I use a python script to send aws cloudtrail logs to elasticsearch. It works most of the time however occasionally I get a parsing error like this:
('1 document(s) failed to index.', [{'index': {'_index':
'n_cloudtrail-2019.03.27', '_type': 'record', '_id': '169deb77-d3f0-4964-8f98-79e64a6923c8', 'status':
400, 'error': {'type': 'mapper_parsing_exception', 'reason': 'failed to parse [apiVersion]', 'caused_
by': {'type': 'illegal_argument_exception', 'reason': 'Invalid format: "2018_11_05" is malformed at "_
11_05"'}}
Just one of these is enough to break the whole index and cause all other indices to be inaccessible.
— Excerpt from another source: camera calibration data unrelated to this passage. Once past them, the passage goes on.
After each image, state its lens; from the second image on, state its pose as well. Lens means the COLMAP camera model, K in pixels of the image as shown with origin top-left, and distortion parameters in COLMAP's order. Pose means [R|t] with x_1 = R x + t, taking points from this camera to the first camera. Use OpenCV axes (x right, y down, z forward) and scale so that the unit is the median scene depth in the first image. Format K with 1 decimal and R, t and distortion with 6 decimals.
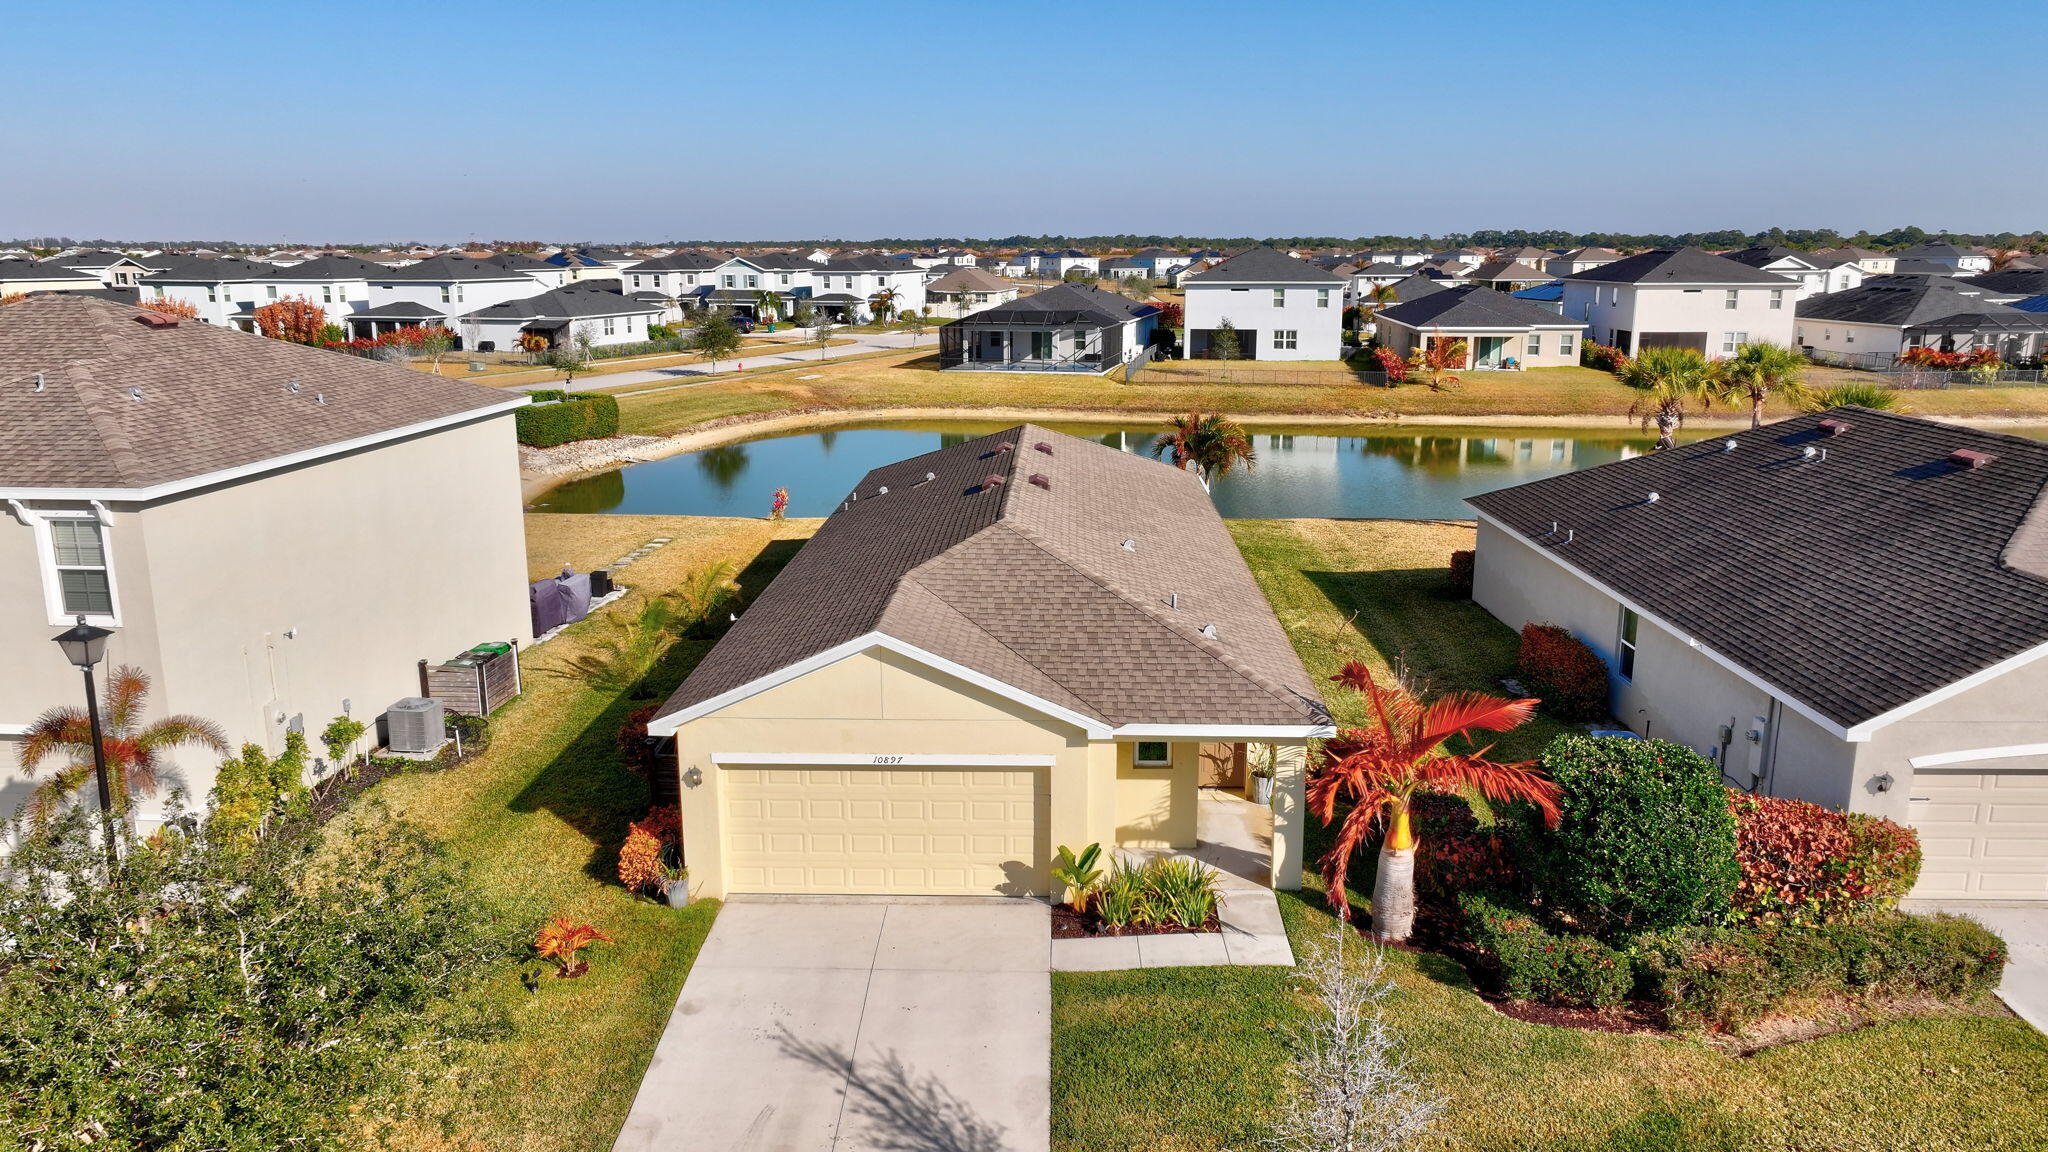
lens RADIAL K [[1438.7, 0, 1024.0], [0, 1438.7, 576.0], [0, 0, 1]] dist [0.002340, 0.001833]
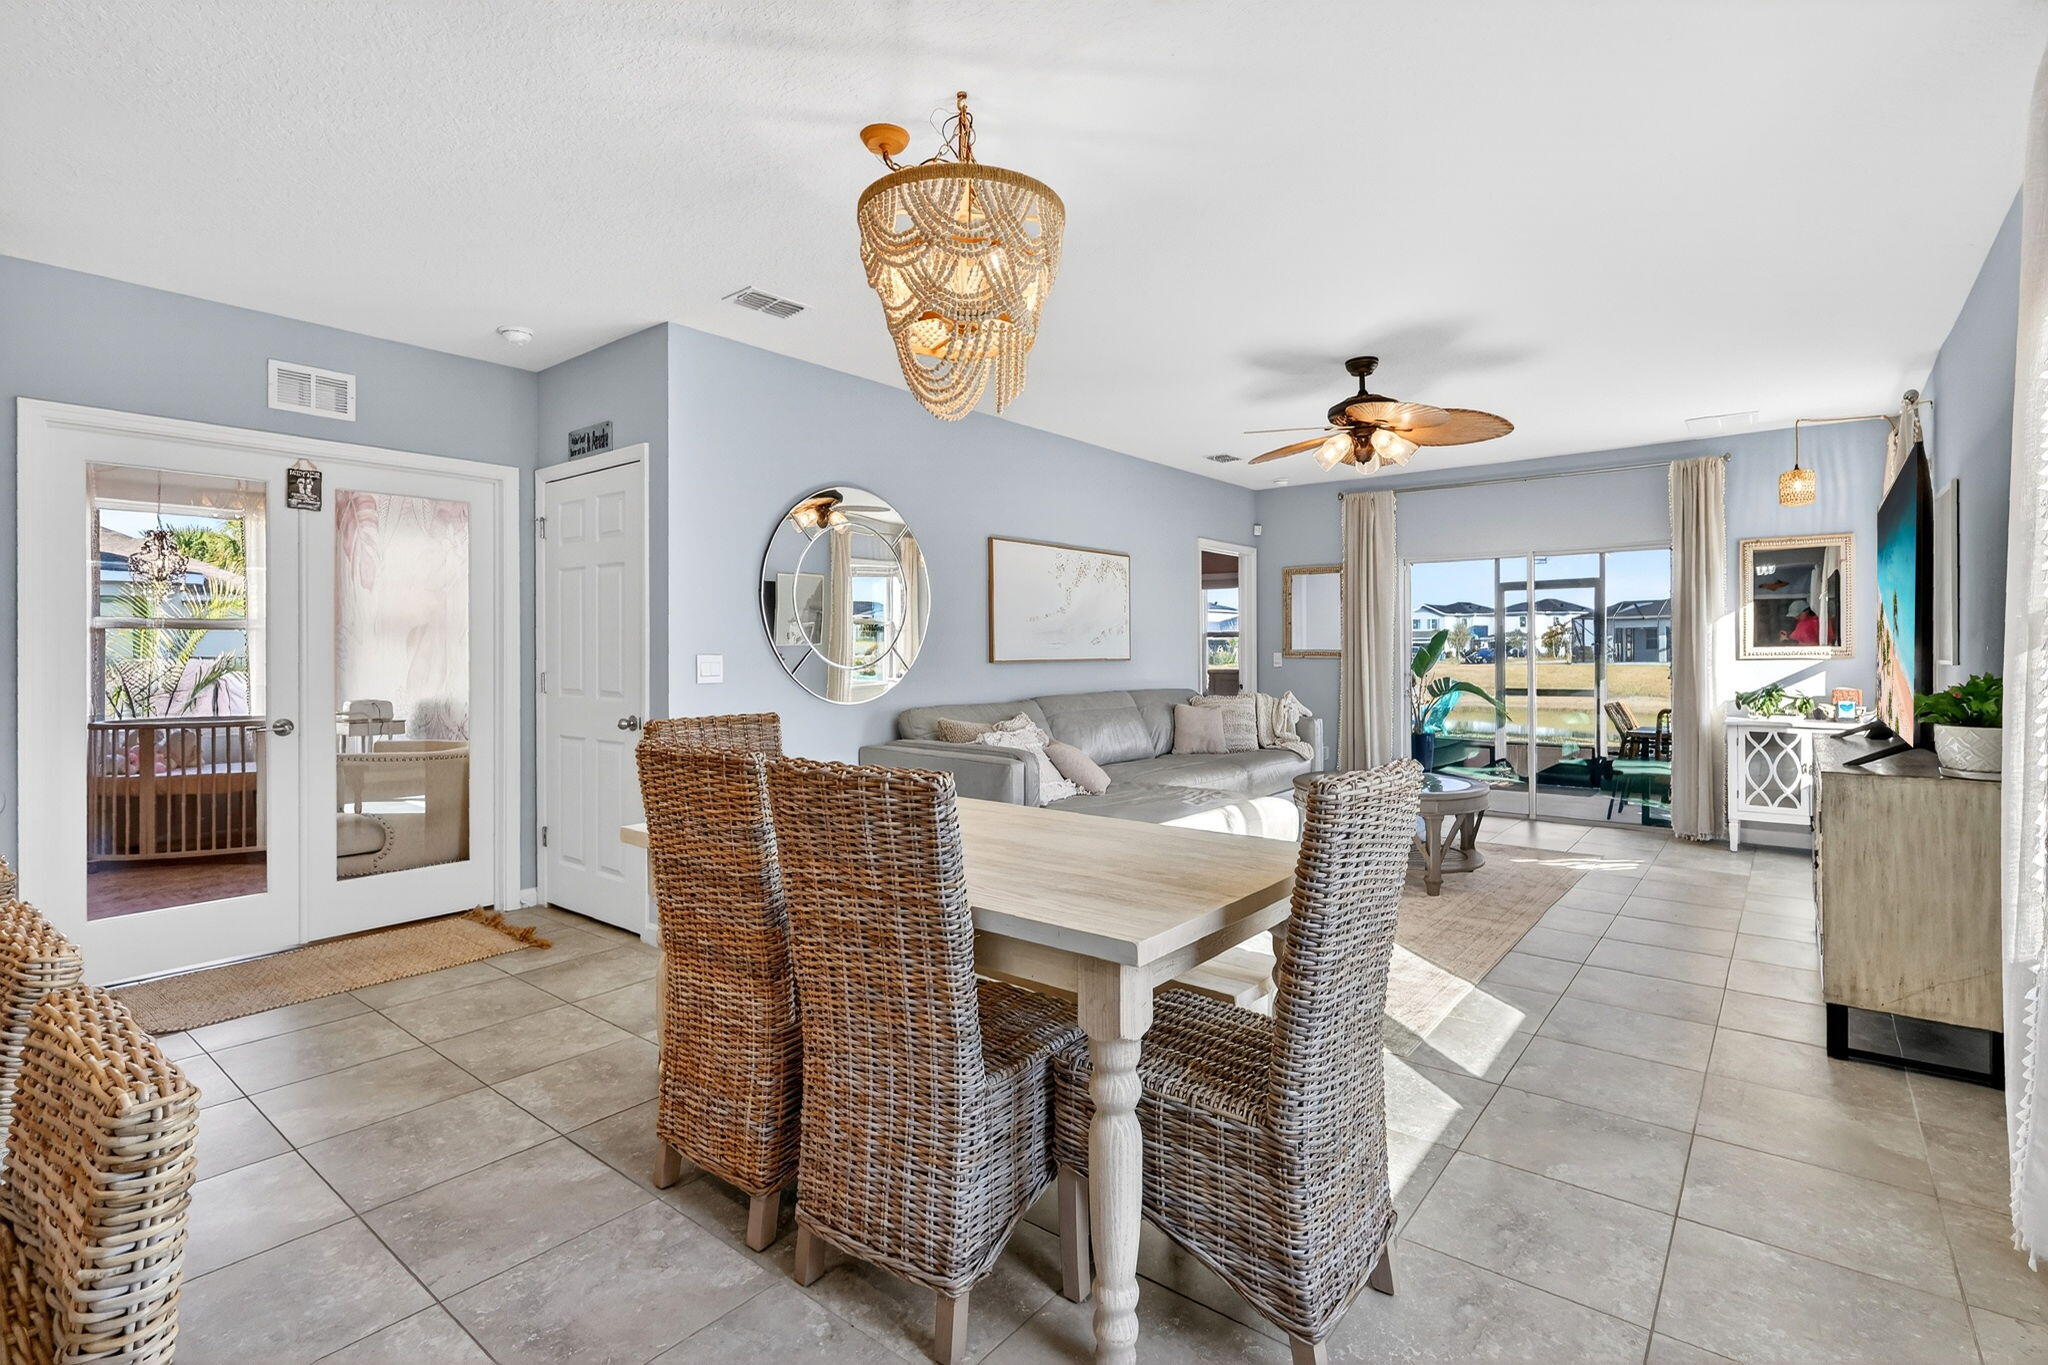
lens RADIAL K [[962.1, 0, 1028.1], [0, 962.1, 651.9], [0, 0, 1]] dist [0.000276, 0.001083]
pose [[0.799242, -0.003708, -0.600998, 0.036549], [-0.129765, 0.975330, -0.178587, 0.006522], [0.586833, 0.220723, 0.779043, 0.331632]]
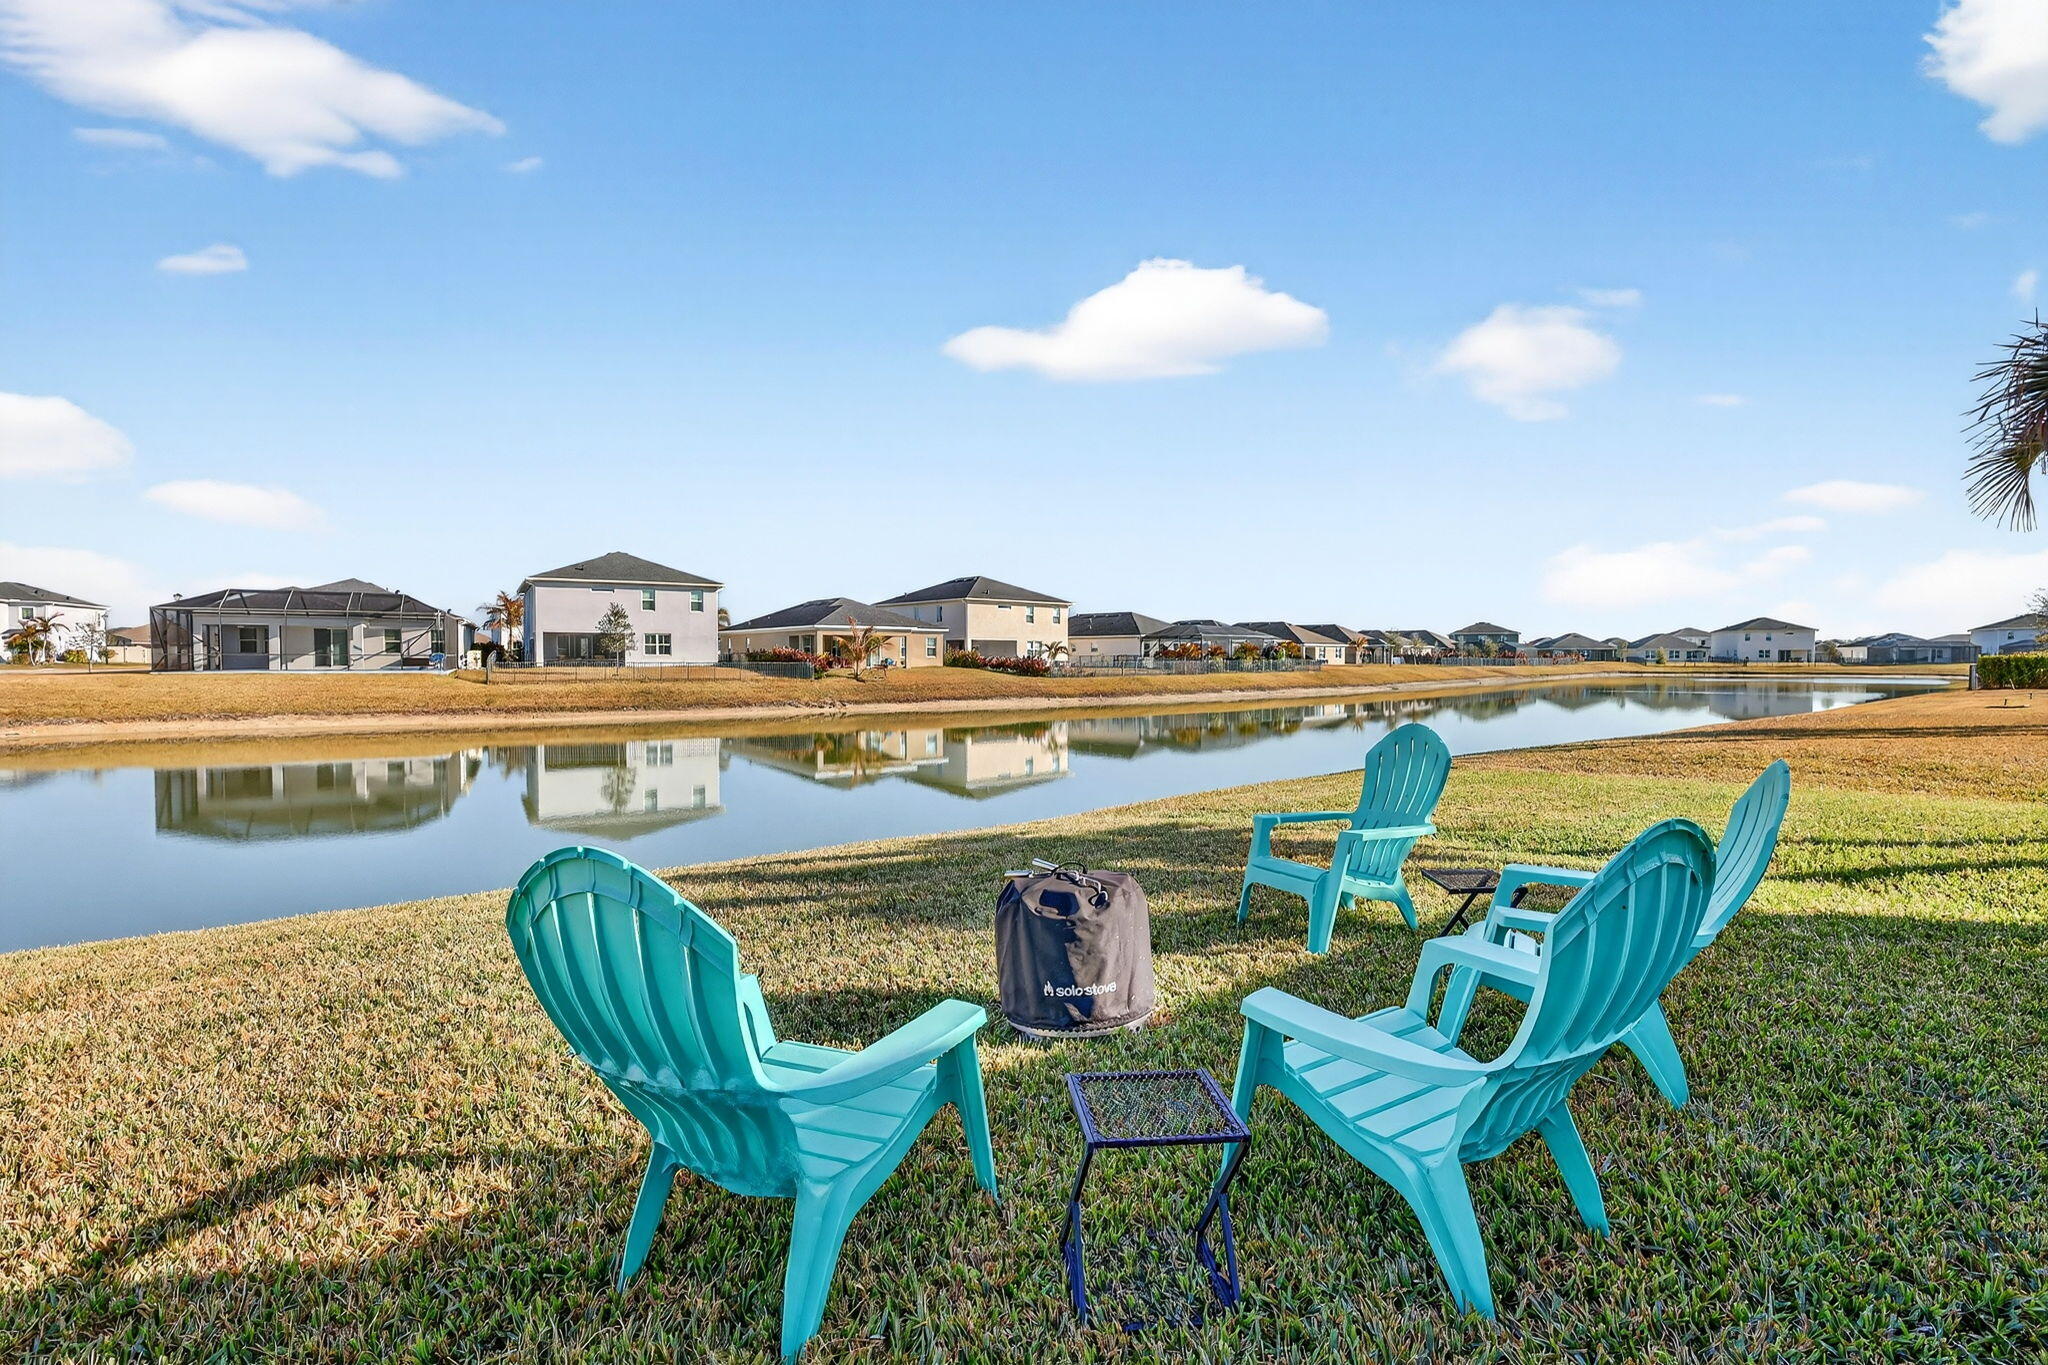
lens RADIAL K [[949.7, 0, 1029.5], [0, 949.7, 690.8], [0, 0, 1]] dist [0.000912, 0.000175]
pose [[0.756905, -0.018697, 0.653257, -0.041614], [0.142151, 0.980368, -0.136645, -0.020466], [-0.637877, 0.196289, 0.744703, 0.456344]]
How can I prevent these from happening? Is it possible to check for parsing errors and skip them before indexing? Or perhaps change the date format of that particular field?
Here's a snippet of my python code:
logger.info('Event: ' + json.dumps(event, indent=2))
s3Bucket = event['Records'][0]['s3']['bucket']['name']
key = event['Records'][0]['s3']['object']['key']
try:
response = s3.get_object(Bucket=s3Bucket, Key=key)
content = gzip.GzipFile(fileobj=BytesIO(response['Body'].read())).read()
for record in json.loads(content)['Records']:
recordJson = json.dumps(record)
indexName = 'cloudtrail-' + datetime.datetime.now().strftime("%Y.%m.%d")
res = es.index(index=indexName, doc_type='record', id=record['eventID'], body=recordJson)
logger.info(res)
return True
except Exception as e:
logger.error('Something went wrong: ' + str(e))
traceback.print_exc()
return False